Photobleaching and photoactivation

FRAP is used to measure the dynamics of 2D or 3D molecular mobility, e.g. diffusion, transport or any other kind of movement of fluorescently labeled molecules in membranes or in living cells.

In this technique, the recovery of fluorescence in a defined region of interest (ROI) of a sample after a bleaching event is monitored by taking a time series of images. The recovery of fluorescence results from the movement of unbleached fluorophores from the surroundings into the bleached area.

The mean intensity in the ROI is plotted versus time, where the recovery time (half-time) indicates the speed of this mobility, e.g. diffusion time, and the level of fully recovered intensity gives information on mobile/immobile species of the fluorescent molecule.

A related method is Fluorescence Loss in Photobleaching (FLIP), which is the decrease/disappearance of fluorescence in a defined region adjacent to a repetitively bleached region. Similar to FRAP, FLIP is used to measure the dynamics of molecular mobility in membranes or in living cells, but especially the ability of a molecule to move between different organelles in the cell, for example between the nucleus and the cytoplasm.

In Inverse FRAP (iFRAP) you bleach everything except for a smaller region-of-interest. During the time lapse, which is collected after the bleaching event, the non-bleached molecules or structures an be followed as they spread in the cell.

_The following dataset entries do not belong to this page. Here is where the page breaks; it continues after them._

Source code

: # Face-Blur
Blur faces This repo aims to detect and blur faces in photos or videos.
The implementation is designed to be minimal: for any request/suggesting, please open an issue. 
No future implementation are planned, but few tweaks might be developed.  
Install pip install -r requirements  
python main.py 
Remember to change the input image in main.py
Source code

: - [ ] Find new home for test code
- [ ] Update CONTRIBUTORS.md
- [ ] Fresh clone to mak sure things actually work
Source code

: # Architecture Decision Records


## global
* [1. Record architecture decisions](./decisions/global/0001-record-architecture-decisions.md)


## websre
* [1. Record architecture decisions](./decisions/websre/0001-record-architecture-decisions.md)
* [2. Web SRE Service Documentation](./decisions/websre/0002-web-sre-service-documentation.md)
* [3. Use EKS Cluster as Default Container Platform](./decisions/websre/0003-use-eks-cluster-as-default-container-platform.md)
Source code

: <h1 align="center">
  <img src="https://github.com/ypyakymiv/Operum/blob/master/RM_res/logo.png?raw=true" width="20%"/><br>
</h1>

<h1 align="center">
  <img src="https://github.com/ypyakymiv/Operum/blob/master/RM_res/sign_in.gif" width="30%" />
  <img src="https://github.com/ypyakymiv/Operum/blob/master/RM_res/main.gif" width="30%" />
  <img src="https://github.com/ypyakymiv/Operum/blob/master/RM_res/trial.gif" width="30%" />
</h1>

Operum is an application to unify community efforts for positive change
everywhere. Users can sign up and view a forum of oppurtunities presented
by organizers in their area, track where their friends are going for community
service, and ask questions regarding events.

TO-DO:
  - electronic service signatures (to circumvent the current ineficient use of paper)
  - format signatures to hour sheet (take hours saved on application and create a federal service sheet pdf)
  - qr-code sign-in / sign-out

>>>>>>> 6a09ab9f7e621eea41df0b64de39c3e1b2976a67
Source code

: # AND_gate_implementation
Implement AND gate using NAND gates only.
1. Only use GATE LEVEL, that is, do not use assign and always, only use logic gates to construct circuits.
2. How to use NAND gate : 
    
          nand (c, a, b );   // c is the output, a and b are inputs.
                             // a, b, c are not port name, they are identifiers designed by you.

Photoactivation is very similar to iFRAP measurements, but instad of bleaching most of the fluorophores a small set of fluorophores are activated, which means that they go from a dark state to a bright state or from one color to another. For this technique specific photoactivatable or photoconvertable fluorophores must be used.

The advantage of this technique is that a much lower laser power can be used for the photoactivation than what is needed for photobleaching, which means that it is gentler to live cells.